8. The Air Conditioner
The air conditioner was a revolutionary device, and you might be surprised to discover that it was created to provide relief to ... a printing press. When American engineer Willis Carrier created an air conditioner using chilled water moving through heating coils, it was meant to control the temperature and humidity—primarily the humidity, in fact—at Brooklyn’s Sackett and Wilhelms printing plant. This was necessary to ensure smooth operation of the machinery. The invention spread to other industries, and soon enough was being used specifically to provide comfort to human beings.
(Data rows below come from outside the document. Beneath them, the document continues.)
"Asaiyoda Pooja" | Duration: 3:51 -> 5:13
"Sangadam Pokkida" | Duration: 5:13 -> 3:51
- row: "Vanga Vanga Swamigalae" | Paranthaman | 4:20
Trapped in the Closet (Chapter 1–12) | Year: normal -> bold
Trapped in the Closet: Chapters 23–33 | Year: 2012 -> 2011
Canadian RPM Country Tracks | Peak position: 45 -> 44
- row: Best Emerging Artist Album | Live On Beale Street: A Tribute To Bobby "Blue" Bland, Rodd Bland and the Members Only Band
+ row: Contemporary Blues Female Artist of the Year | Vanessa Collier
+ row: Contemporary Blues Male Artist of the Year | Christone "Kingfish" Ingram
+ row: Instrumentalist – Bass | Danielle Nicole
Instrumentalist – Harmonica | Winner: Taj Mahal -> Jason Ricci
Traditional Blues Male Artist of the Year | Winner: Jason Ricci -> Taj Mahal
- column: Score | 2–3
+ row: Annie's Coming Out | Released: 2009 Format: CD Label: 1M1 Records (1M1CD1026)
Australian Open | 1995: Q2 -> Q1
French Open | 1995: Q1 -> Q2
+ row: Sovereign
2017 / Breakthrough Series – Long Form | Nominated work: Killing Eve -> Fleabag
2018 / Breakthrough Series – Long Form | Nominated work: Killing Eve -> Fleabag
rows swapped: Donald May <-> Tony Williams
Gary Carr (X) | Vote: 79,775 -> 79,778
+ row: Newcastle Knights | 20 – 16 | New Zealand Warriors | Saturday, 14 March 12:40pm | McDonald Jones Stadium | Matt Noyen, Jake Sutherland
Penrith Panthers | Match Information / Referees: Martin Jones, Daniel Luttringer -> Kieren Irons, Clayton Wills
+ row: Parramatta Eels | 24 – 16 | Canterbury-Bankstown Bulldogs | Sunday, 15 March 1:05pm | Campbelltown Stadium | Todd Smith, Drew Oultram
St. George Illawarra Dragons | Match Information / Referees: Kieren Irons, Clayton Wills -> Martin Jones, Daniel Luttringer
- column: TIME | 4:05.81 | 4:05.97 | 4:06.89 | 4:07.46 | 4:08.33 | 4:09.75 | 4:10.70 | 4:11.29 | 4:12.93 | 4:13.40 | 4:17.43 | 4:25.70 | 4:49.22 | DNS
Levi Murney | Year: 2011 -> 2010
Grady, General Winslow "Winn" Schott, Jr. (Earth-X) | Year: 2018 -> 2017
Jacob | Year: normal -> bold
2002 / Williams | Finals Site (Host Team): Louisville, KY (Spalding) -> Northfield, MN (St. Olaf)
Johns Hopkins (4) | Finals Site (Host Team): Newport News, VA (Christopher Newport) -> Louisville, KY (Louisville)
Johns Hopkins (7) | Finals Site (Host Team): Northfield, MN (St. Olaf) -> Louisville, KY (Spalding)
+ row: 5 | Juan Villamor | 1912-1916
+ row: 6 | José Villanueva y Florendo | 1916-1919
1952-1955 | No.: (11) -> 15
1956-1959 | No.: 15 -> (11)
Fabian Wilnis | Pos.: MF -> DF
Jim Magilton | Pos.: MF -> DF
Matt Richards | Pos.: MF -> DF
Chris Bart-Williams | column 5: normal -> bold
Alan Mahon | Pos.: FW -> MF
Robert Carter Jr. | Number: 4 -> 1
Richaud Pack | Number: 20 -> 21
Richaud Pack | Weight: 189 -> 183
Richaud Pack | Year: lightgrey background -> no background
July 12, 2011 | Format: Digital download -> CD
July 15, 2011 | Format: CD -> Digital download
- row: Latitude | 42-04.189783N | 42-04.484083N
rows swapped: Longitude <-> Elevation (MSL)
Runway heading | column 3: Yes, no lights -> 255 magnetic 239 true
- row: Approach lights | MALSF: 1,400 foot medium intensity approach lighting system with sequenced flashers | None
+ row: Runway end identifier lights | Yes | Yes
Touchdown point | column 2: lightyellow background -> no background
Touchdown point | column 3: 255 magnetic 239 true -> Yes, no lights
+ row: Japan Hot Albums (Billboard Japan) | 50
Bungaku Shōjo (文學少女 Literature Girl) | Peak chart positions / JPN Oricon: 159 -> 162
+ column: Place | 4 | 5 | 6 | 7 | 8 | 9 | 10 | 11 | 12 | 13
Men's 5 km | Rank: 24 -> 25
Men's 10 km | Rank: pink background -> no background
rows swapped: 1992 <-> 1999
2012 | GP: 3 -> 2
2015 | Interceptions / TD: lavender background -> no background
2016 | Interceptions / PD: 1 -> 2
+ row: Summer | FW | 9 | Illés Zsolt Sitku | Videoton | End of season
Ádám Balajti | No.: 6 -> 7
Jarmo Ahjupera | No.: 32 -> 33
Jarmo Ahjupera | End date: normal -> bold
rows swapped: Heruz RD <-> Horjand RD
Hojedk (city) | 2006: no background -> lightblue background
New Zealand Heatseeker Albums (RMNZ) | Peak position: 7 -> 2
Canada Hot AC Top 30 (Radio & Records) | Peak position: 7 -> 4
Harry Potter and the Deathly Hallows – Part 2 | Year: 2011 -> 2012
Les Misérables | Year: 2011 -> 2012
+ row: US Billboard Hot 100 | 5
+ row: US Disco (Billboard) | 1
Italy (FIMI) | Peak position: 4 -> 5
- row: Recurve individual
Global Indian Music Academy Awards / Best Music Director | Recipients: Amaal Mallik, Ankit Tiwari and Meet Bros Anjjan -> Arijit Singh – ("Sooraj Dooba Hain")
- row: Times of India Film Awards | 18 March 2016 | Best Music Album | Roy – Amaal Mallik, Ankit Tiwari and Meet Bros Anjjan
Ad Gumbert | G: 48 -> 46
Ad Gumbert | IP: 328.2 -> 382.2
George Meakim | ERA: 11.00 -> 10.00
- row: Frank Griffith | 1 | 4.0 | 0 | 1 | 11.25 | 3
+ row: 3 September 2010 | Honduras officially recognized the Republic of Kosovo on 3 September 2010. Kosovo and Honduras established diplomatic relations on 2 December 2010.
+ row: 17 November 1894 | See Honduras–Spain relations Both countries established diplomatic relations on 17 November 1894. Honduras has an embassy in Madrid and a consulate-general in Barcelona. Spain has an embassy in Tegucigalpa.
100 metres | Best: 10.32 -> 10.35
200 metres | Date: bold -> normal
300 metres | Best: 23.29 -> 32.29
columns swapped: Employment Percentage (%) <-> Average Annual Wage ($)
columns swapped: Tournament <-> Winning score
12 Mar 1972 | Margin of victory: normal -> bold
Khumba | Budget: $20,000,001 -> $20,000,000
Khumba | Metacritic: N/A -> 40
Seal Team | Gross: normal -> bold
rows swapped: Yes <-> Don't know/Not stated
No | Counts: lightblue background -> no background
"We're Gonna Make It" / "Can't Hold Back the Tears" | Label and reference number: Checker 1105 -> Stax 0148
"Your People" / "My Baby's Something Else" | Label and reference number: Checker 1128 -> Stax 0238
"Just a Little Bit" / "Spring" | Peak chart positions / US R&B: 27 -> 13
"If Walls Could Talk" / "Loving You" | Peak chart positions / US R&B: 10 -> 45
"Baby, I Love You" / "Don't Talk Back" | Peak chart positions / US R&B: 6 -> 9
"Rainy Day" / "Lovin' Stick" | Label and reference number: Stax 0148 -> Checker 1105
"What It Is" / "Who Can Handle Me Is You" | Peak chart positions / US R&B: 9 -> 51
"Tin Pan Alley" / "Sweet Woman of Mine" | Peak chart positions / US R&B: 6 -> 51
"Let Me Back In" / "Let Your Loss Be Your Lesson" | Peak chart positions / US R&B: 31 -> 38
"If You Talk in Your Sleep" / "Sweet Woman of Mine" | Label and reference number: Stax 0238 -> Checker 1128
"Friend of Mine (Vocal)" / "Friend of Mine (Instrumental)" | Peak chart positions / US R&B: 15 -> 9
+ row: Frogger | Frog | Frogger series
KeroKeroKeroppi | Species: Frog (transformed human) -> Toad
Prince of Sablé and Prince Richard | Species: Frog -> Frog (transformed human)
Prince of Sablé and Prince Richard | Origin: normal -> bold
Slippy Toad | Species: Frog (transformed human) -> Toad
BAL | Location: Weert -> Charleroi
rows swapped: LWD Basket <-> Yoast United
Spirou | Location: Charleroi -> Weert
It’s easy to underestimate the air conditioner’s impact. To take one example: It allowed human beings to build up into the air, with skyscrapers—imagine the sweltering summer heat on the 100th floor of a building without air conditioning—and to develop cities in locales like Dubai that would be much less pleasant to spend time in without artificial cooling.
9. Saccharine
Chemist Constantin Fahlberg was working in Ira Remsen’s lab at Johns Hopkins University in the late 1800s. As Fahlberg later explained, he forgot to wash his hands after work one day and grabbed a piece of bread. It tasted suspiciously sweet. Thinking he had accidentally grabbed some cake, he rinsed his mouth and dried his mustache with a napkin, which tasted even sweeter. Then he drank some wine—it tasted as sweet as syrup. Finally, he licked his thumb and found it was about the sweetest thing he had ever tasted. He realized that one of the chemicals he was working with had to be responsible.
When Fahlberg went back to the lab, he started tasting different chemicals (as one does) before identifying the sticky substance as benzoic sulfimide, which became known as saccharin—often sold under the brand name Sweet’N Low. Fahlberg had worked with the chemical before, but it took a happy accident for him to taste it and realize its commercial potential.
Fahlberg and Remsen co-authored a paper on the discovery, but when Fahlberg patented the product years later, he listed himself as saccharin’s sole inventor. Remsen did not take too kindly to this development. He later called Fahlberg “a scoundrel” and said, “It nauseates me to hear my name mentioned in the same breath with him.”
Remsen argued that he assigned Fahlberg a problem which Fahlberg investigated under his guidance, saying, “Fahlberg carried out my directions and deserves credit for this, and for this alone.” Though he leaves out whether poor laboratory hygiene was part of his directions.
We may never definitively know who deserves credit for which part of saccharin’s discovery, but we know that the health risks associated with it have probably been overblown. Studies have shown that the artificial sweetener causes cancer in rats, which is the primary source of the concern, but most studies don’t find evidence of saccharin being a carcinogen in humans.
The sweet substance has actually been controversial for much of its history. In the early 20th century, long before the saccharin studies done on rats and cancer, there were already calls to ban it. Theodore Roosevelt, never one to mince words, said, “Anybody who says saccharin is injurious to health is an idiot.”